Example – Qualifying transfers between TFSAs of the same individual


On May 5, 2020, Michel contributed $6,000 to his TFSA in Bank “A” leaving him with a remaining TFSA contribution room of zero.

In July, he received his TFSA statement from Bank “A” which showed there was only a minimal growth ($25) from his investment. Michel decided to talk to other financial institutions to see if they could offer a better rate of return for his TFSA investment.
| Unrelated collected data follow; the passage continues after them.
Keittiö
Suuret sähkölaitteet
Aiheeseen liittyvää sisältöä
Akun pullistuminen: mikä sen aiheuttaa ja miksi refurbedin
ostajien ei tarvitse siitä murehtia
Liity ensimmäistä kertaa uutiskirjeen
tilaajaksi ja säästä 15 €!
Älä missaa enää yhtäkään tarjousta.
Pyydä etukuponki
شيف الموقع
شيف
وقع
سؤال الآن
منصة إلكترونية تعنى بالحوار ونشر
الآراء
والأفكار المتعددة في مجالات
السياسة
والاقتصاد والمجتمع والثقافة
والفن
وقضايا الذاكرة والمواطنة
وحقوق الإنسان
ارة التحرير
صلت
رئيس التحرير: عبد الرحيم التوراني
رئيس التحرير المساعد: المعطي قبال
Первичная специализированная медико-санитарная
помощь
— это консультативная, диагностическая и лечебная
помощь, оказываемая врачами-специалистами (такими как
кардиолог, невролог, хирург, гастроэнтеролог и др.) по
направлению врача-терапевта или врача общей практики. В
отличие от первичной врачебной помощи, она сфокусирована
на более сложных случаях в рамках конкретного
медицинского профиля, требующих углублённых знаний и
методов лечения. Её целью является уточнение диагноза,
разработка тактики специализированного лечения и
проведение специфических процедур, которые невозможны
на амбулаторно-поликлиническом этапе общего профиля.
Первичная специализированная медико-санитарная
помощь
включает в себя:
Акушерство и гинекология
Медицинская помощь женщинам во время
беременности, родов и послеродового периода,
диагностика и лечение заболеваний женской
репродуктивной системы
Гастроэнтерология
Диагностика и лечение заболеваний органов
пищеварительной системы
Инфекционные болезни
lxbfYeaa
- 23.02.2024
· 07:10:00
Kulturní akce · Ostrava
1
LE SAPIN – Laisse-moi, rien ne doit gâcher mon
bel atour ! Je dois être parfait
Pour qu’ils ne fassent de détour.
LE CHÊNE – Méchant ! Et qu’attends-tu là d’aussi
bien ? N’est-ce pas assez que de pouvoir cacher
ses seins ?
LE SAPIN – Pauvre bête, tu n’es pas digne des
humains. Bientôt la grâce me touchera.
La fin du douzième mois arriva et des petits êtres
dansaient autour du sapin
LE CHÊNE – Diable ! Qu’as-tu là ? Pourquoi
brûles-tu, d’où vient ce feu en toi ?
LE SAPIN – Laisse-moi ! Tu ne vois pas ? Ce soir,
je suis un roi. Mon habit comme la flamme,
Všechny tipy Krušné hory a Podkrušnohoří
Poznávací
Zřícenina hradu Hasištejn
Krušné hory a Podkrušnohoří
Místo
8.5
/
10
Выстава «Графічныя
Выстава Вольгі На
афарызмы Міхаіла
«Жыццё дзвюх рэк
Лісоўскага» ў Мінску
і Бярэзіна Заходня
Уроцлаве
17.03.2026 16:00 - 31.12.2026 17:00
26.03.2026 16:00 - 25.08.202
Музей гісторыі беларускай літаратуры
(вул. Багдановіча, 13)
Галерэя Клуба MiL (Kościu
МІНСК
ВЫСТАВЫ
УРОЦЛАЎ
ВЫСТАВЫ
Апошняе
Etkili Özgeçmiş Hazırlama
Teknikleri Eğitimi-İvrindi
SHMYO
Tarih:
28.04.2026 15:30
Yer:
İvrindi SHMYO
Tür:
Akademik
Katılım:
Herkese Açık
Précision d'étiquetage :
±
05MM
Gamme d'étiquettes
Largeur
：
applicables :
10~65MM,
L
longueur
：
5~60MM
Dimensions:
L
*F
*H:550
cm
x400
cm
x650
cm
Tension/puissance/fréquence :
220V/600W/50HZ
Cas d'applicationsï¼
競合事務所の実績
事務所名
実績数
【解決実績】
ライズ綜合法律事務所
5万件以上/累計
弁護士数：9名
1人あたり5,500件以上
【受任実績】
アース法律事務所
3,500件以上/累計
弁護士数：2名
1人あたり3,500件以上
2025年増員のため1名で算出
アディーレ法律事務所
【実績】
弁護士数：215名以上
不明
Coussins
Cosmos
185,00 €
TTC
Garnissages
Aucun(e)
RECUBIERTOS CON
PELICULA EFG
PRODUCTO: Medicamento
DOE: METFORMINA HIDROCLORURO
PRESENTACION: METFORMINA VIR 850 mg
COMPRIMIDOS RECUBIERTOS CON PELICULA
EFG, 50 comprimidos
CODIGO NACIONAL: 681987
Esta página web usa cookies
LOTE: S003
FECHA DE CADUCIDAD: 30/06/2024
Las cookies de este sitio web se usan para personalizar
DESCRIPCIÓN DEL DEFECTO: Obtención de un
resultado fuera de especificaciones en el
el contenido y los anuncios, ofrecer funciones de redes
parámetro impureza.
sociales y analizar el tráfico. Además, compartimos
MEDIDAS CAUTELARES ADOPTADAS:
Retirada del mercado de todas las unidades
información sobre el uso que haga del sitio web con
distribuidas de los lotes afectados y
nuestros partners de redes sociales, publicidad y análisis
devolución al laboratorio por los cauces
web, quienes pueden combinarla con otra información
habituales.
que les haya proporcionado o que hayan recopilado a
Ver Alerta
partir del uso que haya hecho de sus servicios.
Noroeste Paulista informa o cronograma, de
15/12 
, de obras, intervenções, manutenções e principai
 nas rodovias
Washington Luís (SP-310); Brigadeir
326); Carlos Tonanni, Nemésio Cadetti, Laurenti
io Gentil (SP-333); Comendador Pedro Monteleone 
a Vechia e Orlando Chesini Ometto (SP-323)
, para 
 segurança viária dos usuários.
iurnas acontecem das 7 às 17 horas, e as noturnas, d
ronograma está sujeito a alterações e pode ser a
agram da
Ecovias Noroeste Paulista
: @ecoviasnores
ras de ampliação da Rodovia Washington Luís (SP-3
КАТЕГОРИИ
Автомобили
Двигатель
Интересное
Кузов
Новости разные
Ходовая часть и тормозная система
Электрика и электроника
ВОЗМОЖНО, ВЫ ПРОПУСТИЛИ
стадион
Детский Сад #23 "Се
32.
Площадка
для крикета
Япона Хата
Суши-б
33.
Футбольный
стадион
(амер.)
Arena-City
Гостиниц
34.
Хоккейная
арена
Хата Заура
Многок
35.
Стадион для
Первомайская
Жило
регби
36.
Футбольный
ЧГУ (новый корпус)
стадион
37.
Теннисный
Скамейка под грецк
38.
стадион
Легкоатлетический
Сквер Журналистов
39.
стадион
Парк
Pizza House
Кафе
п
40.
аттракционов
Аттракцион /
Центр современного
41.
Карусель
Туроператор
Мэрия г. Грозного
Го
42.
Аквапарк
Michel found a better rate offered at another financial institution and decided to transfer the funds from his TFSA account to Bank “B.”

For Michel’s TFSA contributions to be considered a qualifying transfer, with no tax consequences, Bank “A” must complete a direct transfer of funds to Bank “B.”

If, instead, Michel went into Bank “A” in July, and withdrew the amount in his TFSA and walked into Bank “B” to open a new TFSA with a contribution of $6,025, the contribution would be treated as an ordinary contribution and because his unused TFSA contribution room was already zero, he would have an excess TFSA amount of $6,025 and would have to pay a 1% per month tax on the excess TFSA amount for as long as the excess TFSA amount remained in his account. The withdrawal from Bank “A” would be added back to his contribution room at the beginning of 2021.

In addition, if Michel left his contribution to Bank “B” in his TFSA for the rest of the year, his tax would be calculated as follows:

  • highest excess TFSA amount per month from July to December = $6,025
  • tax of 1% per month on the highest excess TFSA amount is $361.50 (6,025 × 1% × 6 months).